Discours sur l'état de l'Union : l'Europe doit choisir l'affirmation, pas le renoncement

14 sept. 2026

L'été 2026 aura été celui de tous les records. Entre canicules précoces et sécheresses prolongées, 1,2 million d'hectares de forêts sont partis en fumée, détruisant des vies, des habitations et des écosystèmes entiers. Dans le même temps, la crise migratoire de Ceuta a révélé une solidarité européenne à géométrie variable envers l'Espagne, en contraste avec la réponse apportée à Lampedusa. 

Face à ces urgences, l'Europe ne peut plus se contenter de subir. La Commission européenne doit rendre des comptes.

Nous attendons désormais d'Ursula von der Leyen qu'elle passe des paroles aux actes. L'année dernière, elle promettait une ambition nouvelle sur le logement ; la législation sur le logement abordable présentée la semaine dernière est loin d'être à la hauteur. Les mots ne suffisent plus.

Nous ne croyons plus à la prétendue rupture entre la droite et l'extrême droite, alors que leurs alliances fragilisent les majorités pro-européennes et compromettent les votes en faveur de l'environnement, du modèle social européen et de notre souveraineté.

Ce discours sur l'état de l'Union doit être un discours d'urgence : celui d'une Europe qui choisit enfin d'être une puissance souveraine, capable de répondre aux défis géopolitiques, climatiques et sociaux de notre temps.

Une Europe souveraine, fière de son modèle

Pourtant, le modèle européen est unique et peut être un exemple pour le monde. Alors que les tensions géopolitiques s’accroissent, l'Europe doit faire un choix existentiel : s'affirmer, ou s'effacer.

Afin de permettre l’affirmation de l’Europe, nous demandons :

  • Commerce et industrie : instaurer une préférence européenne stricte pour réindustrialiser le continent et protéger nos emplois.
  • Environnement : maintenir sans ambiguïté l'objectif de neutralité carbone en 2050, pilier du Pacte vert que les industriels eux-mêmes réclament pour garantir leur visibilité.
  • Logement et social : renforcer les aides permettant d'adapter les logements au changement climatique et accélérer la construction de logements sociaux.
  • Santé : garantir à chacun l'accès à une alimentation européenne, de qualité et abordable, tout en protégeant les agriculteurs face à la concurrence déloyale.
  • Défense : bâtir un véritable marché européen de la défense pour sécuriser nos approvisionnements et permettre aux États membres d'acheter ensemble, plus vite et à grande échelle.
  • Numérique : adopter un Digital Fairness Act afin de protéger les mineurs et l'ensemble des citoyens contre les pratiques numériques nocives.
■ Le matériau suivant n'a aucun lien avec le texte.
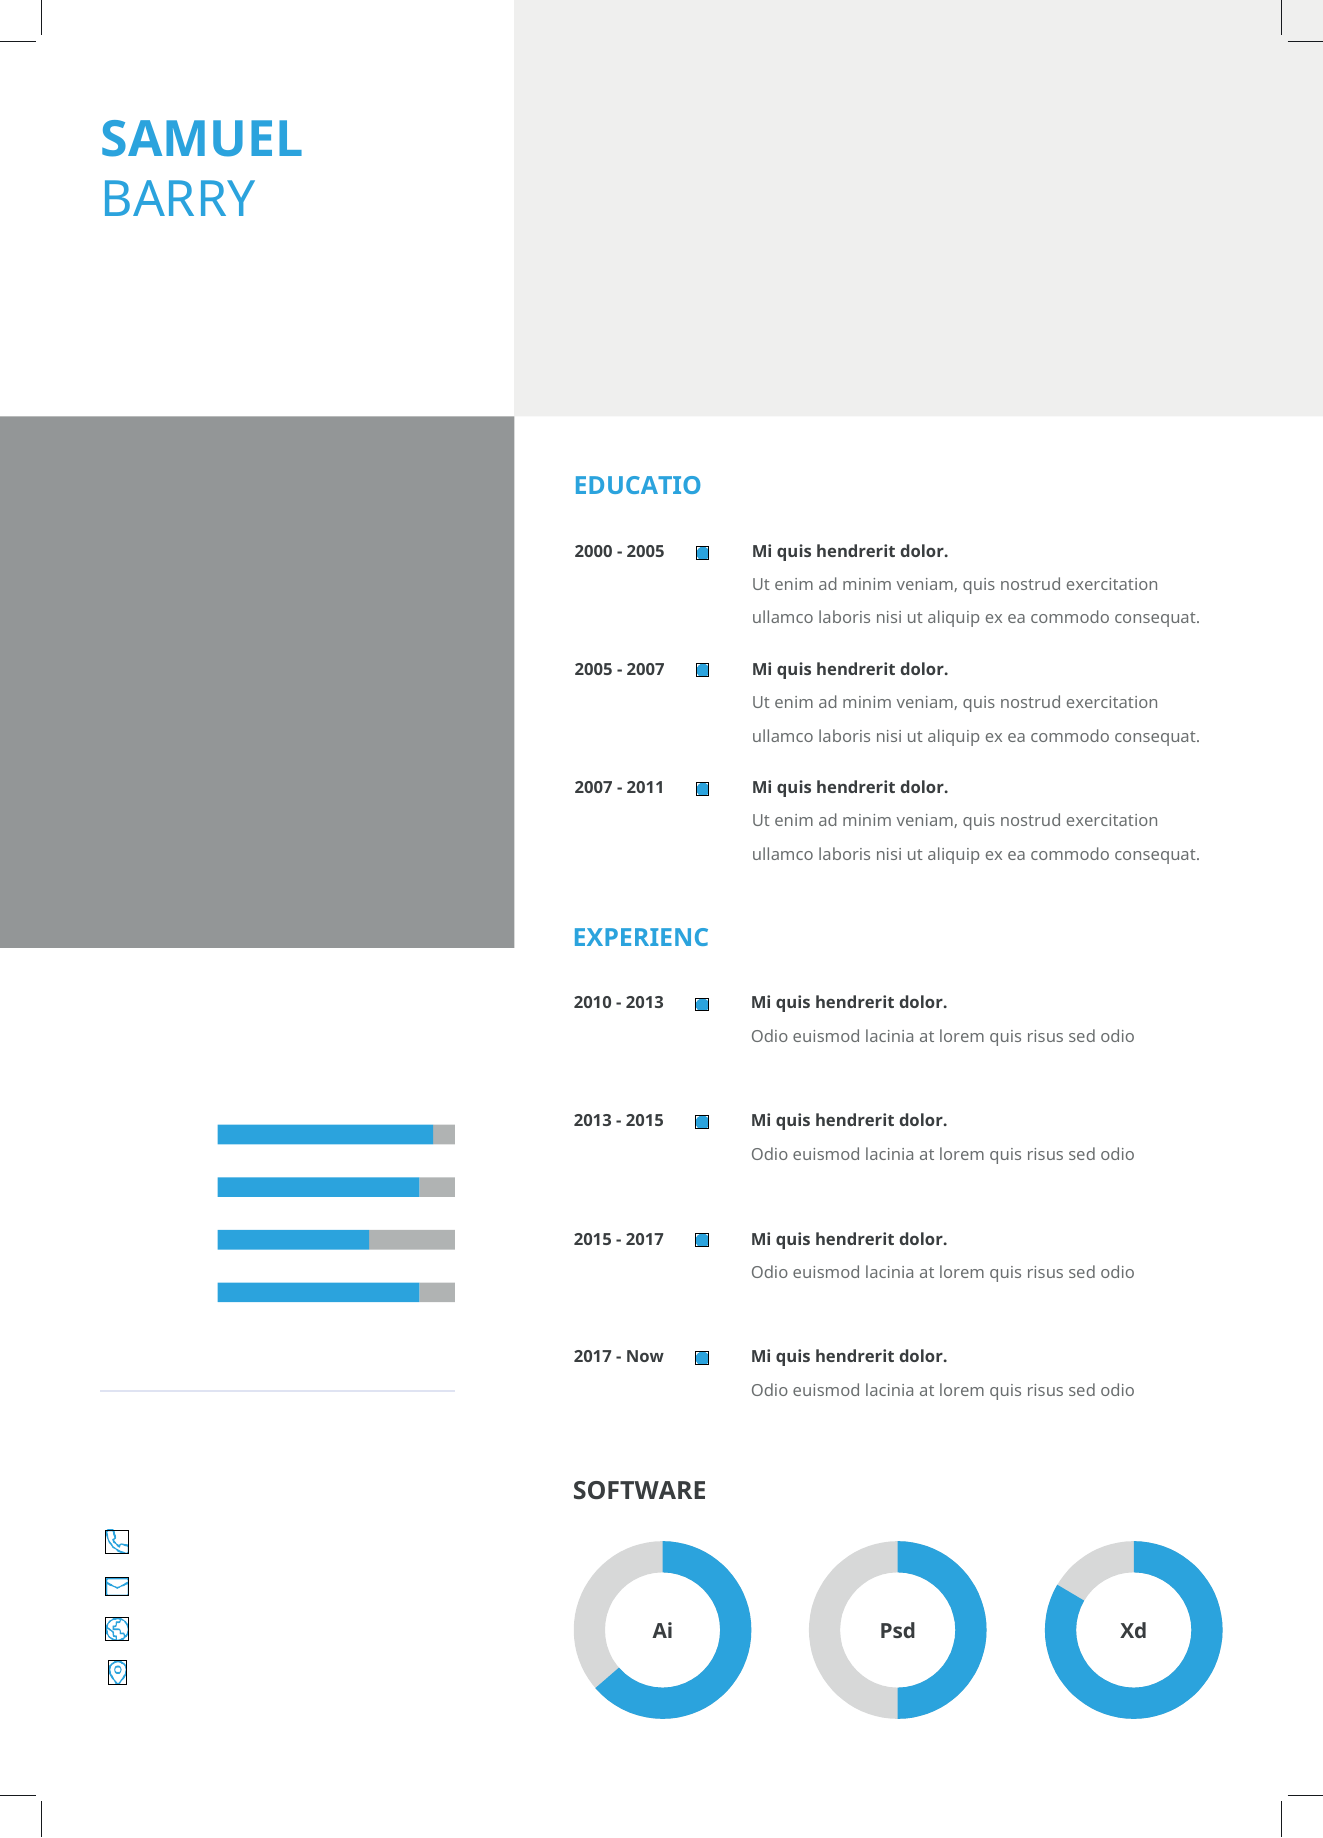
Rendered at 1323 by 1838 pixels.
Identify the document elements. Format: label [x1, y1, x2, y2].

Une Europe humaniste devant se donner les moyens de sa puissance

L'affirmation de la puissance européenne n'a de sens que si elle s'appuie sur nos valeurs fondatrices, au premier rang desquelles figure le respect du droit international.

Alors que les magistrats de la Cour pénale internationale sont sanctionnés par Donald Trump, que les États-Unis bouleversent l'ordre international par leur campagne militaire contre l'Iran et que la droite et l'extrême droite européennes défendent un règlement « retour » inefficace et attentatoire aux droits fondamentaux, l'Europe doit réaffirmer sans ambiguïté son attachement au droit international.

Cette ambition exige des moyens à la hauteur.

Le prochain Cadre financier pluriannuel (2028-2034), actuellement en négociation, devra répondre aux nouvelles réalités sociales, géopolitiques et environnementales auxquelles l'Union est confrontée. Il n'y aura pas de budget européen crédible sans un engagement sérieux en faveur de nouvelles ressources propres, seules capables de financer nos ambitions sociales, environnementales, numériques et industrielles.

Nous ne pouvons pas faire plus avec moins.

N'attendons pas janvier 2027 et la nomination du prochain président du Parlement européen pour agir. Il faut agir maintenant. Avant que la maison ne brûle.